Huda, pemilik peternakan Harjo Lestari, menjelaskan bahwa peternakannya menjadi salah satu yang pertama di Indonesia yang mampu melakukan impor domba. “Seluruh Indonesia nggak banyak yang bisa impor. Jember termasuk yang awal bisa impor. Alasannya karena tujuannya breeding atau pengembangbiakan, jadi kita ambil genetik murni,” jelas Huda, dikutip dari tadatodays.com, Selasa (08/03/25).

Proses impor ini tidaklah mudah. Menurut Huda, mereka telah mengurus perizinan sejak tahun 2019, hingga akhirnya baru bisa melakukan impor pada tahun 2022, dan kembali mengimpor pada tahun 2024. Upaya ini dilakukan demi mendapatkan genetik terbaik, full blood Suffolk, untuk memperkuat kualitas ternak lokal.
“Ketika para peternak menjadi lebih kuat, mereka bisa lebih mandiri dalam impor dan pengembangan genetika ternak,” tegas Huda, menekankan pentingnya peningkatan kualitas peternak lokal.
Untuk memperkuat posisinya di pasar ternak, Harjo Lestari juga mengembangkan brand “Harles Suffolk Studs”. Domba Suffolk sendiri dikenal dengan ciri khas kepala dan kaki hitam, serta merupakan salah satu domba pedaging terbesar di dunia.
Tidak hanya berfokus pada produksi daging, Harjo Lestari juga melakukan pemuliaan genetik untuk meningkatkan kualitas domba Sofas, hasil persilangan antara Suffolk dengan domba Gibas lokal. “Kami ingin mengembalikan kejayaan Sofas. Sofas yang lahir di Jember nantinya harus berkualitas tinggi. Banyak pembeli di Jombang, banyak juga yang lahir di sana,” ujar Huda.

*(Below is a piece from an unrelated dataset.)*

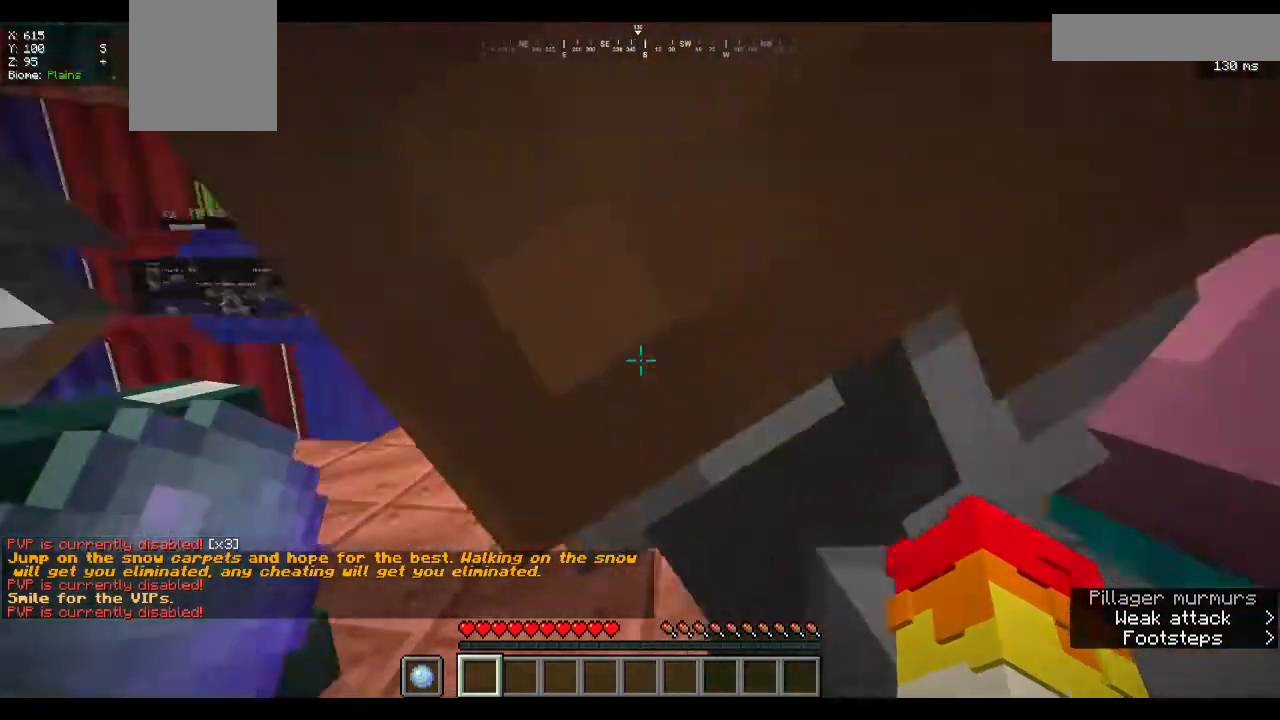
{"keys": [], "mouse": [], "events": []}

Huda menambahkan, saat ini pihaknya masih membutuhkan lebih banyak peternak di Jember yang memiliki visi yang sama agar kejayaan Sofas benar-benar dapat dikembalikan. “200 ekor nggak cukup, tapi kita sudah bersyukur sejauh ini. Yang penting, kita bisa dikenal oleh peternak di seluruh Indonesia,” tutur Huda dengan optimis.
Sebagai informasi, domba Suffolk merupakan salah satu jenis domba yang populer di dunia karena kualitas dagingnya yang unggul. Sementara itu, domba Sofas merupakan domba lokal Indonesia yang memiliki potensi besar untuk dikembangkan. (RED/KT)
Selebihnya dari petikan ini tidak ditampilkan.